SOURCE =
%%

THE RISE OF SUPPLY-SIDE ECONOMICS

The central concept of supply-side economics is that tax cuts cause economic growth. Tax cuts allow entrepreneurs to invest their tax savings, which creates higher productivity, jobs and profits. This, ironically, allows the entrepreneur and his new workers to pay even more taxes, even at lower rates.

The supply-side idea is a simple one, and makes a popular political message. However, it is interesting to note that mainstream economists -- even conservative ones -- almost universally reject supply-side theory. In the early 80s, the influential and multi-partisan American Economics Association had 18,000 members. Only 12 called themselves supply-side economists.1 In American universities, there is no major department that could be called "supply-side," and there is no supply-side economist at any major department.2 This is significant, because academia in the 70s was dominated by conservative economic theory, and conservative economists normally welcome any ideas that make the case against government intervention. The fact that they scrutinized supply-side theory and rejected it wholesale gives eloquent testimony to the theory's bankruptcy. When candidate George Bush called it "voodoo economics" in the 1980 presidential campaign, he was doing so with the full backing of America's economic community.

%%

BRIEF 1 =
Summarize the piece on supply-side economics in two sentences.
BRIEF 2 =
Write out the piece on supply-side economics word for word, everything from "The central concept" down to "at lower rates.".
BRIEF 3 =
Write what comes next in the piece on supply-side economics, picking up right after its final sentence.

RECORD SET =

%%

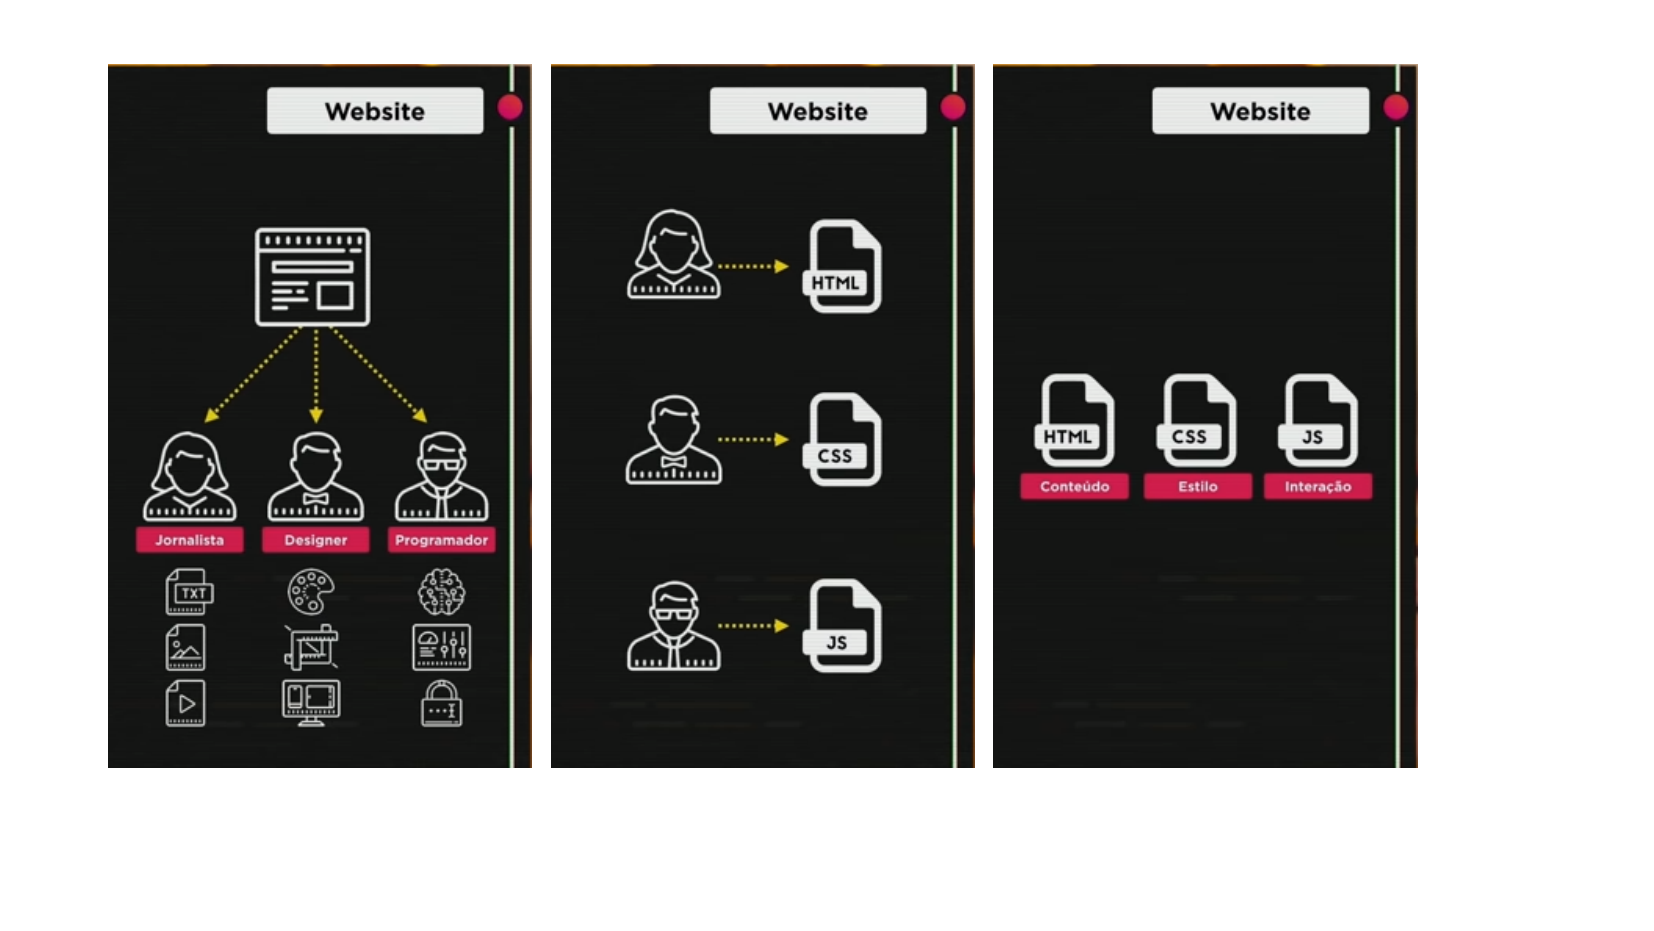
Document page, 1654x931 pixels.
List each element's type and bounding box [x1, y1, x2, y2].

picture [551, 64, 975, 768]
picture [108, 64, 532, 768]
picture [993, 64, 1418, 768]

%%

TASK ANSWER 1 =
Supply-side economics holds that tax cuts cause growth, because entrepreneurs invest their tax savings to create productivity, jobs and profits that end up paying even more taxes at lower rates. Mainstream economists, even conservative ones, almost universally reject the theory: in the early 80s only 12 of the American Economics Association's 18,000 members called themselves supply-side economists, and George Bush's 1980 label of "voodoo economics" had the full backing of America's economic community.

TASK ANSWER 2 =
The central concept of supply-side economics is that tax cuts cause economic growth. Tax cuts allow entrepreneurs to invest their tax savings, which creates higher productivity, jobs and profits. This, ironically, allows the entrepreneur and his new workers to pay even more taxes, even at lower rates.

TASK ANSWER 3 =
Many people are surprised to learn that "conservative" does not necessarily equate to "supply-side" economics. The difference lies in spending. Mainstream conservative economists generally believe that tax cuts should be accompanied by spending cuts -- that is, fiscal responsibility. Supply-side economists believe that taxes should be cut -- period. Spending cuts and deficits, they believe, are not important considerations. The 1980 supply-siders claimed that the growth resulting from tax cuts would be so great, and the total tax collections increased so much, that America would simply outgrow its deficits. This did not happen, of course. Growth in the 80s was no greater than growth in the 70s, as the statistics here will show. But the national debt nearly tripled under Reagan. Who deserved blame for this is a controversy that continues to this day.

Supply-siders point out that their theories are not wrong simply because academia rejects them. This would be falling for the "argument from authority" fallacy. After all, it was once a scientific consensus that the earth was flat. Besides, scientific revolutions have always started out as minority opinions, which have often faced hostility from the consensus of the time. Although these are worthy points, they are not conclusive arguments against the value of scientific consensus. These are, after all, our best and brightest scholars, whose day jobs are to analyze these issues. Their theories should be among the first we consider. It does not mean that they are correct, of course, but more often than not their information is better, and their theories more coherent, than the average person's.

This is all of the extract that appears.